The debris, dust, vibration and noise is reduced to a few seconds during the implosion and is less disruptive than other demolition methods.
State officials said they hired the BG Group, a general contractor based in Delray, to lead the demolition. They did not immediately respond to an inquiry about how the firm was selected, but a contract for the projects calls for the state to pay the company $935,000.
A spokesperson for the state’s Division of Emergency Management said the company is subcontracting with Maryland-based Controlled Demolition Inc., which experts say is among only a handful of companies in the U.S. that demolishes structures using explosives.
Surfside Collapse Coverage:
Some families previously asked if they would be able to return to the building to retrieve personal belongings before the demolition, but officials said they were not be allowed.
Levine Cava said that rescue teams are using a unique system for cataloging the personal items found in the rubble of the collapse.
Two more bodies were found at the site Saturday, bringing the death toll to 24, 121 remain unaccounted for.
The Miami-Dade Police Department late Sunday identified an additional victim: David Epstein, 58. MDPD has released the names of 23 victims so far.
Officials are also keeping watch on the impacts of Tropical Storm Elsa as they prepare for demolition.
While the storm path remains uncertain, forecasters do not expect direct impacts from Elsa but the collapse site could be affected by outer bands of rain and wind.
Miami-Dade was taken out of Elsa's cone of concern path on Saturday.

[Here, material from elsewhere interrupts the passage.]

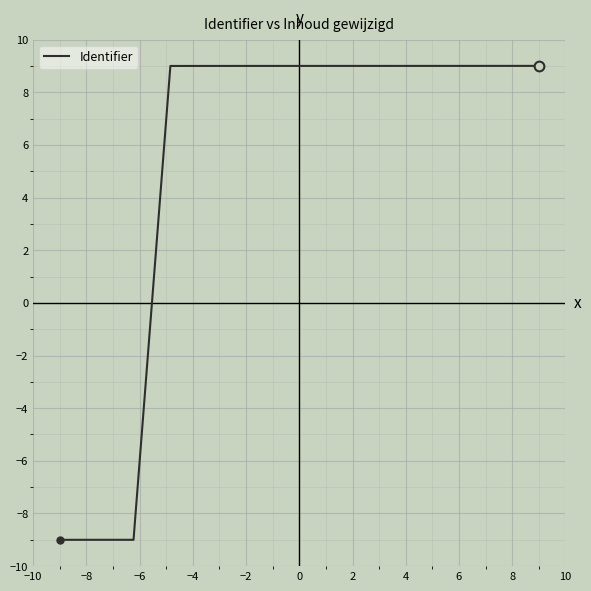

What is the difference between the maximum and minimum values?

18.0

Miami-Dade Fire Rescue announced that in preparation for the storm, task force units from Florida were sent home, but that teams from other states had arrived to assists in the efforts.
Cava Levine praised the work of first responders and all who have come together to help with the efforts in the days following the collapse.
"This July 4th, we're reminded that patriotism isn't just about loyalty to country, it's about loyalty to one another, to our communities, to those in need whose names or stories we may not know ever, but to whom we are connected by compassion and by resilience, we have seen more than ever how at the end of the day, we really have each other," Levine Cava said.